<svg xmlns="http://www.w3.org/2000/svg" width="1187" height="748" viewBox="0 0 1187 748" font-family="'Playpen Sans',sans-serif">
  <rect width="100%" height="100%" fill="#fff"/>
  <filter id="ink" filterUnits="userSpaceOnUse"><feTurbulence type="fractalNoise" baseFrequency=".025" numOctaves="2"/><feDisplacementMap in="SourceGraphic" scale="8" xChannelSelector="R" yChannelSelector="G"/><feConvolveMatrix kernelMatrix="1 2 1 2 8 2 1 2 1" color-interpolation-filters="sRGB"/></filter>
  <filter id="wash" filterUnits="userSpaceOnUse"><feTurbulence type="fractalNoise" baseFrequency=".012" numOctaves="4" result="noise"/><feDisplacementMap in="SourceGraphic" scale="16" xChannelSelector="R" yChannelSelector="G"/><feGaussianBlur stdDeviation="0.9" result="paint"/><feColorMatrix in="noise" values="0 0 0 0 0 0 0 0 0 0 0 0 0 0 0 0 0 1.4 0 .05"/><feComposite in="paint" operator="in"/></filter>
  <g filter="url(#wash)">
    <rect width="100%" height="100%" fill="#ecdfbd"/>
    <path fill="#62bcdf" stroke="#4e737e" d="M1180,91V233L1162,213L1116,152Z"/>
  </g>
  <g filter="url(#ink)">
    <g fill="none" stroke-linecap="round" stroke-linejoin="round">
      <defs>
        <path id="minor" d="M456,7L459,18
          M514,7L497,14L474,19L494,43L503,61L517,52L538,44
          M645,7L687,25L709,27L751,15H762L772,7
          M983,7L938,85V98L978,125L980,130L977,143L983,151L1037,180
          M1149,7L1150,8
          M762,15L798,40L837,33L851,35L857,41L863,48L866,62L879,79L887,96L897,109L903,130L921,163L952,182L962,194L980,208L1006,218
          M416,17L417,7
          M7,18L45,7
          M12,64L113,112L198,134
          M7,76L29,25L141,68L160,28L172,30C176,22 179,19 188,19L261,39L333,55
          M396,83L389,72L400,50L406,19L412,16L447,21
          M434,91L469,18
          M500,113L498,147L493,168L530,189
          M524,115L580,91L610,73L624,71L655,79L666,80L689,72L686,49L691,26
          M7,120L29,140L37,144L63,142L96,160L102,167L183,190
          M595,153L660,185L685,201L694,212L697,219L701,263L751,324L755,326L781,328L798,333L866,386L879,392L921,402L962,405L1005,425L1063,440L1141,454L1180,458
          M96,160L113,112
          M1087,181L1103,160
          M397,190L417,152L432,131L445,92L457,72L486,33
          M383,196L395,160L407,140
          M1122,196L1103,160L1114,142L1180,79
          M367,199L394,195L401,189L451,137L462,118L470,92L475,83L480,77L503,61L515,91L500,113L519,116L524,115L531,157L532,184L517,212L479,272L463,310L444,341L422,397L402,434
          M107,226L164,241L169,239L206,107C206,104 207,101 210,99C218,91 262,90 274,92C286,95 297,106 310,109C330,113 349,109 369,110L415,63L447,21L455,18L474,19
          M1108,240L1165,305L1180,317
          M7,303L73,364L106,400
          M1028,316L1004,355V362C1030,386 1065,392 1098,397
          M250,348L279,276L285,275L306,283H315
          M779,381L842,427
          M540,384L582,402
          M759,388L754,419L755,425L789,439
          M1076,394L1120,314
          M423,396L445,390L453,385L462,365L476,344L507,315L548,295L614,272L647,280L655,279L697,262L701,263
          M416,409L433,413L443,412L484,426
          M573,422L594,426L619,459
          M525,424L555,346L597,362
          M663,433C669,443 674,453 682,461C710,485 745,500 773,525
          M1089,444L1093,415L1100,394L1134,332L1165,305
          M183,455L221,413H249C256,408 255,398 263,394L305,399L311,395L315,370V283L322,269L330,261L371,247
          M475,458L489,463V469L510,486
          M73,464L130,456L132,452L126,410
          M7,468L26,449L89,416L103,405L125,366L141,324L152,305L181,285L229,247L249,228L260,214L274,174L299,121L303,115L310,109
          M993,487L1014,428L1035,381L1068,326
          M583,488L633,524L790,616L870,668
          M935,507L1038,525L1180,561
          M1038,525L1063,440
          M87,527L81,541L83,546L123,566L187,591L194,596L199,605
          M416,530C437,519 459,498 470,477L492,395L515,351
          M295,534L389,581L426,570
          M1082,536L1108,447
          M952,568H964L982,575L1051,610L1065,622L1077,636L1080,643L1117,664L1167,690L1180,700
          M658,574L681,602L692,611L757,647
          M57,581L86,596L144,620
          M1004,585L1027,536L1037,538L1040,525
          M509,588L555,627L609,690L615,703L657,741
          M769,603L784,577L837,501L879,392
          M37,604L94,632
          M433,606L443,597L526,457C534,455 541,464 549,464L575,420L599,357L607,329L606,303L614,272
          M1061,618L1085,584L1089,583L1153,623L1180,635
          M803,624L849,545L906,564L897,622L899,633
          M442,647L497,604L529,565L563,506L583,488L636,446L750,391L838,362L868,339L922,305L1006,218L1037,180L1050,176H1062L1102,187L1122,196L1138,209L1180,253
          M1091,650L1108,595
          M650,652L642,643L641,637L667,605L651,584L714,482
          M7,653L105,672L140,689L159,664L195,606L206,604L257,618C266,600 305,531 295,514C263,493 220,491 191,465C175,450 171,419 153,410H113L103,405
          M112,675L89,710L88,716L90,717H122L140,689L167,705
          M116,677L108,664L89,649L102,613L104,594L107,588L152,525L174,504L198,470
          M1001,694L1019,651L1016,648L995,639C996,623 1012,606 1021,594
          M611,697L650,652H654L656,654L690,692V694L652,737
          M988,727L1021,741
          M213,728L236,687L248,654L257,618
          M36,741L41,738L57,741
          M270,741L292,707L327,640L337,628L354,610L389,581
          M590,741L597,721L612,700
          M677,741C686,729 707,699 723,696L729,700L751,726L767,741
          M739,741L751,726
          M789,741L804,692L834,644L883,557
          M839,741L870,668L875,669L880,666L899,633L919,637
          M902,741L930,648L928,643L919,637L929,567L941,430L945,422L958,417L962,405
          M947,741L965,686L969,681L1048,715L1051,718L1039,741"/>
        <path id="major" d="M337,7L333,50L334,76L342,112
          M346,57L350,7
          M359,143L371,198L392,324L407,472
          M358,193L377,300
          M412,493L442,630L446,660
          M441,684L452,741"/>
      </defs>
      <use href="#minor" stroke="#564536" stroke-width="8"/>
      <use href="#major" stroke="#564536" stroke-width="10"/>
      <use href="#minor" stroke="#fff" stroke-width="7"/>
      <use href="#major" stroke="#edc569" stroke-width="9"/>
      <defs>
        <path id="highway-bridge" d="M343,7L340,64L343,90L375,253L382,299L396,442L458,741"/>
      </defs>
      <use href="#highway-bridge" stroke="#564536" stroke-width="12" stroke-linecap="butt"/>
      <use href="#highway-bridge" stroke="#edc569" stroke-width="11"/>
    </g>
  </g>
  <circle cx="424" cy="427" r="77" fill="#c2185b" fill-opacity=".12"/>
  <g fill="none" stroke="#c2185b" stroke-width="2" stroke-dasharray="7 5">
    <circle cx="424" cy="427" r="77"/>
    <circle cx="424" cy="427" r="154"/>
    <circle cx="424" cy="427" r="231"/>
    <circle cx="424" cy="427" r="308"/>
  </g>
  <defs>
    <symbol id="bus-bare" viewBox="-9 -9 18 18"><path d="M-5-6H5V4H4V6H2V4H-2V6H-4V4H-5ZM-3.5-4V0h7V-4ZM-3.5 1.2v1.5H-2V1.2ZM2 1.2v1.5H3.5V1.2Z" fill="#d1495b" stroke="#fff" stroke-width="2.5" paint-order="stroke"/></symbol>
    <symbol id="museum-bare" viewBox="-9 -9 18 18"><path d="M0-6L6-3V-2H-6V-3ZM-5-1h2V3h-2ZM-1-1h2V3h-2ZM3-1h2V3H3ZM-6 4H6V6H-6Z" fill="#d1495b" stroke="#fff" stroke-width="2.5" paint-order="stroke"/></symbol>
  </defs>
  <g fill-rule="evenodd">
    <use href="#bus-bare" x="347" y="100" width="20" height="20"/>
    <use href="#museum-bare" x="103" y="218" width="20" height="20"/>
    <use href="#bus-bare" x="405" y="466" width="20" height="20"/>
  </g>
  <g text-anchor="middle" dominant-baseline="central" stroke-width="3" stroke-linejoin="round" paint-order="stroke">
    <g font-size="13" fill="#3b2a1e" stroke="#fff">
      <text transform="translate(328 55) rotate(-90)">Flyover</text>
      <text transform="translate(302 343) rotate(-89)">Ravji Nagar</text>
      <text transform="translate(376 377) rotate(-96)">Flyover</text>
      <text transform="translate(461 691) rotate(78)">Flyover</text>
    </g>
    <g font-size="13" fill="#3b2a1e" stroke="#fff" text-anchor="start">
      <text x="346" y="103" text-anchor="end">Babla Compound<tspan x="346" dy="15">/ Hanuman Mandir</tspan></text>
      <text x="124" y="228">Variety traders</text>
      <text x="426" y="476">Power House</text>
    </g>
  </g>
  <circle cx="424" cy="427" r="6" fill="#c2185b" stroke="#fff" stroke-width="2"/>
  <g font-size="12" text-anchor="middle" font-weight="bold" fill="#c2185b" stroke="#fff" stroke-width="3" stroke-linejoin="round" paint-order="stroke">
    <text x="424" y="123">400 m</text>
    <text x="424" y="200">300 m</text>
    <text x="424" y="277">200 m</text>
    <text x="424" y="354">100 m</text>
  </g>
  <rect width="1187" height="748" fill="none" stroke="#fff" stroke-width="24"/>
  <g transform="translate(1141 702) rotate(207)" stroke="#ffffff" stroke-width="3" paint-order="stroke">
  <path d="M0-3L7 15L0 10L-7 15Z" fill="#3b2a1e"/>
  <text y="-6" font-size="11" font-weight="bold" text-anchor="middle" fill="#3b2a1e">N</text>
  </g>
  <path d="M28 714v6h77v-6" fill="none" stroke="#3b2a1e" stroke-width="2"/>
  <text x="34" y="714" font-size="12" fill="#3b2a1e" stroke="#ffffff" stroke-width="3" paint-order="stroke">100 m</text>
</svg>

* * * * * * *

INSTRUCTIONS FOR THE TASK
Report how many lines in the listing above include the word "baseFrequency". Give nothing but the number.

RESULT OF THIS EXERCISE
2